AOCC filed both lawsuits in the Federal District Court in Washington, D.C. In 2019, Judge Richard Leon joined the two lawsuits into one and ruled in AOCC’s favor. In addition, Robertson said, the judge ordered the BLM to begin an effort to create a new management plan or change the current plan so it would conform to the O&C Act.
“BLM generally ignored the judge’s order,” he said. “This was clearly AOCC’s biggest legal victory, confirming that the O&C Act is unambiguous and means what it says.”
In 2021, on the last day an appeal could be filed, Robertson said, the government appealed Judge Leon’s ruling to the U.S. Court of Appeals in the nation’s capital. The appellate court conducted an oral hearing on the case in November 2022.

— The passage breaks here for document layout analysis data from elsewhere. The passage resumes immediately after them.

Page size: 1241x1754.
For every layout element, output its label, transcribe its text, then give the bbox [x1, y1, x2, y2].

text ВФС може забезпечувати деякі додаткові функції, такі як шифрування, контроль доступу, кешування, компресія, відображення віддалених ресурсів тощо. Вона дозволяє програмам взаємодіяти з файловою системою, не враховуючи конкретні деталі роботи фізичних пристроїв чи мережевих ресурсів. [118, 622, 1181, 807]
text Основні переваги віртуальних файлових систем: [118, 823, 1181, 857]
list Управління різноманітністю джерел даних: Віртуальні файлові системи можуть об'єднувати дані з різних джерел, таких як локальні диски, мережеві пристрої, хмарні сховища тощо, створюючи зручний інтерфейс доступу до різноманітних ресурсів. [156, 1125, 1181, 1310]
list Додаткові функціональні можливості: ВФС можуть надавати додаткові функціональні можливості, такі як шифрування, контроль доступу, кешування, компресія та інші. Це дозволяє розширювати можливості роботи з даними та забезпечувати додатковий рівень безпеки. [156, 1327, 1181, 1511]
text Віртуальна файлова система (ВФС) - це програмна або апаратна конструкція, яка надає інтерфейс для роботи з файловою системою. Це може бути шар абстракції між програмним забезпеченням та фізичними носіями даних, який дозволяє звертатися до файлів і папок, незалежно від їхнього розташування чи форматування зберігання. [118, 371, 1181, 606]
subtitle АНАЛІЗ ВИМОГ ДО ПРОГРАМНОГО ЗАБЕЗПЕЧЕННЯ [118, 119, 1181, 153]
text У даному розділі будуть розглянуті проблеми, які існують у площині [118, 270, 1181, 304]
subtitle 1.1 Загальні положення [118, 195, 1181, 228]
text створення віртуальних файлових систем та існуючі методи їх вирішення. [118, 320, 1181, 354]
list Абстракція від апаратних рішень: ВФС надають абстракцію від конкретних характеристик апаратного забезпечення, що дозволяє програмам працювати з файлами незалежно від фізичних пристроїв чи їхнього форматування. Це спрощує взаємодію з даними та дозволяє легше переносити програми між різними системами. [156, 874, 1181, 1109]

“It was clear the three-judge panel had little understanding of timber management or the requirements of the O&C Act,” he said. “After the hearing, the AOCC and the American Forest Resources Council, which had a similar case before the court, anticipated that Judge Leon’s decision would be overturned and committed to join forces. Indeed, in April 2023, the appellate court overturned the judge’s ruling.
“On April 25, 2023, a divided three-judge panel of the Ninth Circuit Court upheld President Barack Obama’s expansion of the Siskiyou National Monument to encompass approximately 40,000 acres of O&C timberlands. All three judges unanimously rejected the Biden Administration’s argument that the proclamation was not judicially reviewable,” the AOCC said in a news release.
However, Robertson said, the judges split 2-1 on the question of whether the proclamation’s prohibition of commercial timber harvest on lands congressionally designated for permanent sustained yield timber production in the O&C Act was unlawful.
“Judge Richard Tallman filed a strong dissenting opinion criticizing the majority for relying on a “sterile analysis” that ignores the “obvious conflict” between the O&C Act’s timber production mandate and the presidential proclamation prohibition of precisely the same activity.”
So, in November of last year, the partners filed a petition to take the case before the nation’s highest court.
If the Supreme Court takes the case, it would hear the legal challenge in the next term, which begins Oct. 1. And if the AOCC and its member counties prevail before the Supreme Court, the O&C forest eventually would be back into timber production, as the congressional act of 1937 intended.